Research Institute MOVE, Faculty of Human Movement Sciences, VU University Amsterdam, Amsterdam, The Netherlands.
Spine (Phila Pa 1976). 2010 Apr 1;35(7):812-7. doi: 10.1097/BRS.0b013e3181bb81a8.
A cross-sectional study comparing subjects with self-reported low back pain, recent low back, and no low back pain.
To determine differences in trunk postural control between groups.
Poor postural control has been demonstrated in patients with low back pain, but the cause of this is unknown.
A total of 331 participants of a longitudinal study participated in a seated balancing task. Based on a questionnaire, subjects were subdivided in 3 groups: current-LBP, recent-LBP (last 12 months), no-LBP. Subjects balanced on a seat mounted over a hemisphere during three 30-second trials. Sway amplitudes (RMS), mean power frequency (MPF), short-term diffusion coefficients (DS), and critical point (CP) coordinates of sway were calculated.
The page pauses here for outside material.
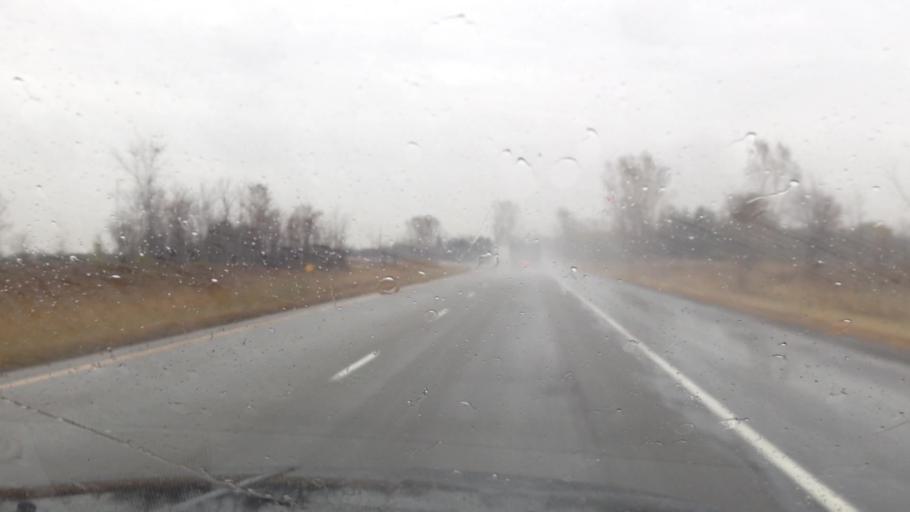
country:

RMS values differed significantly between groups, with smaller values in recent-LBP than in no-LBP. MPF values were lowest in current-LBP. DS values were highest in no-LBP, with significant differences between this group and recent-LBP only. CP values were generally lower for recent-LBP than both other groups.
In contrast with previous findings, postural sway amplitudes in unstable sitting were not different between LBP and healthy subjects, while subjects with a recent history of LBP showed smaller amplitudes. Higher DS values in subjects without LBP indicated more stochastic sway. These findings may be explained by the disturbing effect of current pain on postural control causing low sway frequencies and by lower effort in balancing in healthy subjects causing high sway amplitudes and diffusion coefficients.
一项横断面研究比较了自述腰痛、近期腰痛和无腰痛的受试者。
确定各组间躯干姿势控制的差异。
腰痛患者的姿势控制较差,但原因尚不清楚。
共有 331 名纵向研究的参与者参加了坐姿平衡任务。根据问卷,将受试者分为 3 组:当前腰痛组、近期腰痛组(过去 12 个月)、无腰痛组。受试者在半球上安装的座椅上平衡,进行三次 30 秒的试验。计算摇摆幅度(RMS)、平均功率频率(MPF)、短期扩散系数(DS)和摇摆的临界点(CP)坐标。
RMS 值在各组之间存在显著差异,近期腰痛组的值小于无腰痛组。MPF 值在当前腰痛组中最低。DS 值在无腰痛组中最高,与近期腰痛组有显著差异。CP 值通常在近期腰痛组中低于其他两组。
与先前的发现相反,不稳定坐姿下的姿势摆动幅度在腰痛和健康受试者之间没有差异,而近期腰痛史的受试者摆动幅度较小。无腰痛受试者的 DS 值较高表明摆动更随机。这些发现可能是由于当前疼痛对姿势控制的干扰导致低摆动频率,以及健康受试者在平衡时的低努力导致高摆动幅度和扩散系数造成的。